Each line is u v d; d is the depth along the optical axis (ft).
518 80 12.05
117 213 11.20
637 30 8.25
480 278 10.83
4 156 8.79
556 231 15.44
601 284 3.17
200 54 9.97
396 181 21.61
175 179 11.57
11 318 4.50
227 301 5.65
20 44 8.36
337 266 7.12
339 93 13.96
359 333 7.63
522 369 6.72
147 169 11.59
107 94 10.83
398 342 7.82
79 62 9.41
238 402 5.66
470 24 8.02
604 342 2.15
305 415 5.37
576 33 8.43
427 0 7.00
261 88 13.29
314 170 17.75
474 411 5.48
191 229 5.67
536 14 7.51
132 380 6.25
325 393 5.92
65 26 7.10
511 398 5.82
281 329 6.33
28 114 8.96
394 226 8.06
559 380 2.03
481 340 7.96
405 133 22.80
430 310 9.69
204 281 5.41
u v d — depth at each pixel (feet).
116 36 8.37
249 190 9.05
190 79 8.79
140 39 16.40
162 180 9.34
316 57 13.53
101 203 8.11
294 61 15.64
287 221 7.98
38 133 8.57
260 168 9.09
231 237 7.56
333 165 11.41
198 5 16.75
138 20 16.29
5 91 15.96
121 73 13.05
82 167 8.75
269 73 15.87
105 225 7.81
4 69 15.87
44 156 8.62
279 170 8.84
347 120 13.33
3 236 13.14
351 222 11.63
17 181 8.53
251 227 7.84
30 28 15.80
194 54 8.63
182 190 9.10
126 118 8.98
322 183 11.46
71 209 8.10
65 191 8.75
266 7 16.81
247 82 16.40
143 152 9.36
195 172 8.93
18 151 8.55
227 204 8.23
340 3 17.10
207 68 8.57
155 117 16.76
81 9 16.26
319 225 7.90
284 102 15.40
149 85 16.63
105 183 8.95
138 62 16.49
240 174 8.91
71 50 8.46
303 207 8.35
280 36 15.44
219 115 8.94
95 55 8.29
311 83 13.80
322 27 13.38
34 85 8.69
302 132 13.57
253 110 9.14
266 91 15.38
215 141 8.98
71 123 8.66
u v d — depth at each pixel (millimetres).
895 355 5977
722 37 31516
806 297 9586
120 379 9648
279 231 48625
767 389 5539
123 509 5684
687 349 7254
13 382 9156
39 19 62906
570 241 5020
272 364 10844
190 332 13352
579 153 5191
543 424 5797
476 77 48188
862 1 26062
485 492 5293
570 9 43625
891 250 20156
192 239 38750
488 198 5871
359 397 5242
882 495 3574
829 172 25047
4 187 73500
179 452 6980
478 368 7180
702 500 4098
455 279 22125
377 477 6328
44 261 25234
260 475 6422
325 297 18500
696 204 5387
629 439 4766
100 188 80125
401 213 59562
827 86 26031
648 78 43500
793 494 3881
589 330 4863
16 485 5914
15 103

### Work task:
Set down the whole listing once more, exactly as it appears.

### Solved exercise:
Each line is u v d; d is the depth along the optical axis (ft).
518 80 12.05
117 213 11.20
637 30 8.25
480 278 10.83
4 156 8.79
556 231 15.44
601 284 3.17
200 54 9.97
396 181 21.61
175 179 11.57
11 318 4.50
227 301 5.65
20 44 8.36
337 266 7.12
339 93 13.96
359 333 7.63
522 369 6.72
147 169 11.59
107 94 10.83
398 342 7.82
79 62 9.41
238 402 5.66
470 24 8.02
604 342 2.15
305 415 5.37
576 33 8.43
427 0 7.00
261 88 13.29
314 170 17.75
474 411 5.48
191 229 5.67
536 14 7.51
132 380 6.25
325 393 5.92
65 26 7.10
511 398 5.82
281 329 6.33
28 114 8.96
394 226 8.06
559 380 2.03
481 340 7.96
405 133 22.80
430 310 9.69
204 281 5.41
u v d — depth at each pixel (feet).
116 36 8.37
249 190 9.05
190 79 8.79
140 39 16.40
162 180 9.34
316 57 13.53
101 203 8.11
294 61 15.64
287 221 7.98
38 133 8.57
260 168 9.09
231 237 7.56
333 165 11.41
198 5 16.75
138 20 16.29
5 91 15.96
121 73 13.05
82 167 8.75
269 73 15.87
105 225 7.81
4 69 15.87
44 156 8.62
279 170 8.84
347 120 13.33
3 236 13.14
351 222 11.63
17 181 8.53
251 227 7.84
30 28 15.80
194 54 8.63
182 190 9.10
126 118 8.98
322 183 11.46
71 209 8.10
65 191 8.75
266 7 16.81
247 82 16.40
143 152 9.36
195 172 8.93
18 151 8.55
227 204 8.23
340 3 17.10
207 68 8.57
155 117 16.76
81 9 16.26
319 225 7.90
284 102 15.40
149 85 16.63
105 183 8.95
138 62 16.49
240 174 8.91
71 50 8.46
303 207 8.35
280 36 15.44
219 115 8.94
95 55 8.29
311 83 13.80
322 27 13.38
34 85 8.69
302 132 13.57
253 110 9.14
266 91 15.38
215 141 8.98
71 123 8.66
u v d — depth at each pixel (millimetres).
895 355 5977
722 37 31516
806 297 9586
120 379 9648
279 231 48625
767 389 5539
123 509 5684
687 349 7254
13 382 9156
39 19 62906
570 241 5020
272 364 10844
190 332 13352
579 153 5191
543 424 5797
476 77 48188
862 1 26062
485 492 5293
570 9 43625
891 250 20156
192 239 38750
488 198 5871
359 397 5242
882 495 3574
829 172 25047
4 187 73500
179 452 6980
478 368 7180
702 500 4098
455 279 22125
377 477 6328
44 261 25234
260 475 6422
325 297 18500
696 204 5387
629 439 4766
100 188 80125
401 213 59562
827 86 26031
648 78 43500
793 494 3881
589 330 4863
16 485 5914
15 103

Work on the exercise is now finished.